In part this is because it involves Mr. Slim, 71, whose wealth has turned him into Mexico’s most contradictory business personality. Forbes estimates his fortune at $74 billion, swelled by other interests in banking, infrastructure and mining.
While some Mexicans admire his acumen, others say they believe that his control over the $35 billion telecommunications market has done enormous damage to the economy.
Although prices for many services have come down over the last few years, Mexico’s telecoms still rank among the more expensive of the 34 mostly developed countries in the O.E.C.D., though Mr. Slim argues against the organization’s adjustment for exchange rates.
In broadband penetration, Mexico is at the bottom of the O.E.C.D. table and is falling behind countries like Brazil and Argentina.

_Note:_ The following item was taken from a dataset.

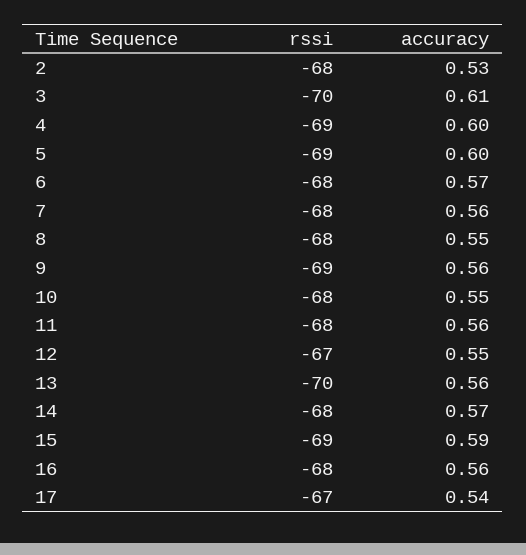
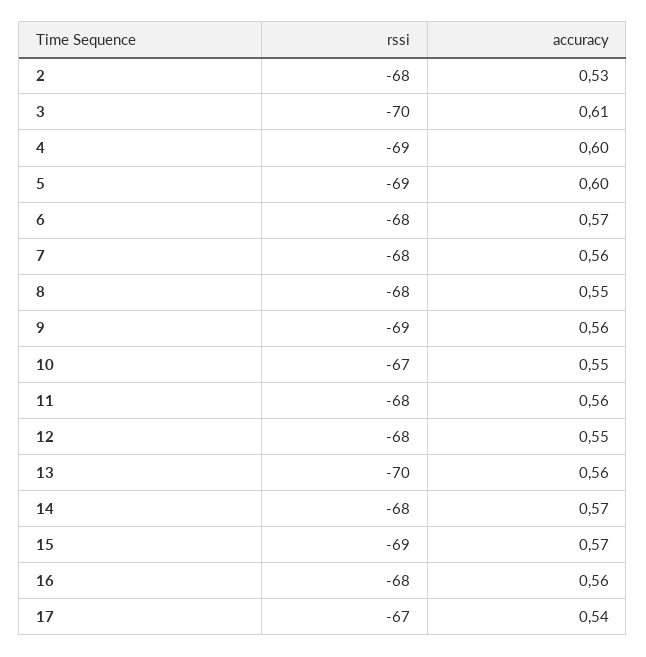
rssi, 10: -68 -> -67
rssi, 12: -67 -> -68
accuracy, 15: 0.59 -> 0.57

Over the years, though, foreign telecommunications companies have mostly given up on Mexico because of the dominance of Telmex and Telcel. Last year, the government auctioned off radio spectrum in a bid to bring a new mobile competitor into the fray, and regulators tried to drum up interest from foreign investors.
“They said ‘Your country doesn’t interest me,’ ” said Mony de Swaan, the president of the Federal Telecommunications Commission, the main regulator.
They complained about the high fees they would have to pay Telcel to complete calls placed to phones on its network and also about foreign investment limits and Mr. Slim. “They said ‘I won’t compete with this gentleman,’ ” Mr. de Swaan said.
Now, Mr. Slim faces a strong homegrown rival. Televisa, the dominant Mexican broadcaster and one of the largest Spanish-language media companies in the world, has been building its own telecommunications network.
Controlled by the billionaire Emilio Azcárraga, 43, Televisa already offers phone and Internet service through its cable subsidiaries. Last month, it bought 50 percent of a small cellphone company, Iusacell, for $1.6 billion.
“You need someone with deep pockets for mobile,” said Jana Palacios Prieto, an analyst with the Mexican Competitiveness Institute. “They are a credible threat.”
Televisa says the government still has far to go to level the playing field. “Decisions that the government should have taken years ago are just being taken,” said Javier Tejado Dondé, Televisa’s director of information, “and they will be challenged in court. So, to say that we have reached a totally pro-competitive moment — I see that as very far off.”
But Mr. Azcárraga and Ricardo Salinas Pliego, who controls Iusacell and who has called for further regulation, have their own history of fighting back against regulation. Between them, they operate a virtual duopoly in broadcast television, more evidence, critics say, of how dominant a handful of powerful companies are in Mexico’s economy.
“What we’re seeing today is the government acting to channel the monopolies, not eliminate them,” said Ernesto Piedras, director of the Competitive Intelligence Unit, a telecom consultancy.
Since February, when Mr. Slim’s companies withdrew all their television advertising, he and the broadcasters have been in open warfare. Both sides ran ad campaigns accusing each other of bilking consumers and freezing out the competition.
That brought a reaction from the authorities.
In April, Mr. Pérez Motta of the Federal Competition Commission announced the fine against Telcel. The ruling argues that Telcel displaces competitors by charging them higher interconnection fees than it implicitly charges itself when it offers its customers free calls to Telcel phones.
Telcel called the commission’s timing opportunistic. “It appears that they are interfering in a dispute between carriers and taking sides in the general argument,” said Alejandro Cantú, general counsel for América Móvil. At the heart of all the disputes are the fees. Almost all Telcel’s competitors say the price Telcel wants them to pay is too high. Over all, these fees cost Mexican consumers an additional $6 billion a year, according to estimates from the competition commission. Mr. de Swaan’s agency has begun setting them at about 40 percent of what Telcel argues it needs to cover costs. The Supreme Court ruling requires the new lower fees to remain in place while disputes wind their way through the courts.
Mr. Cantú said Telcel still planned to contest the new fees.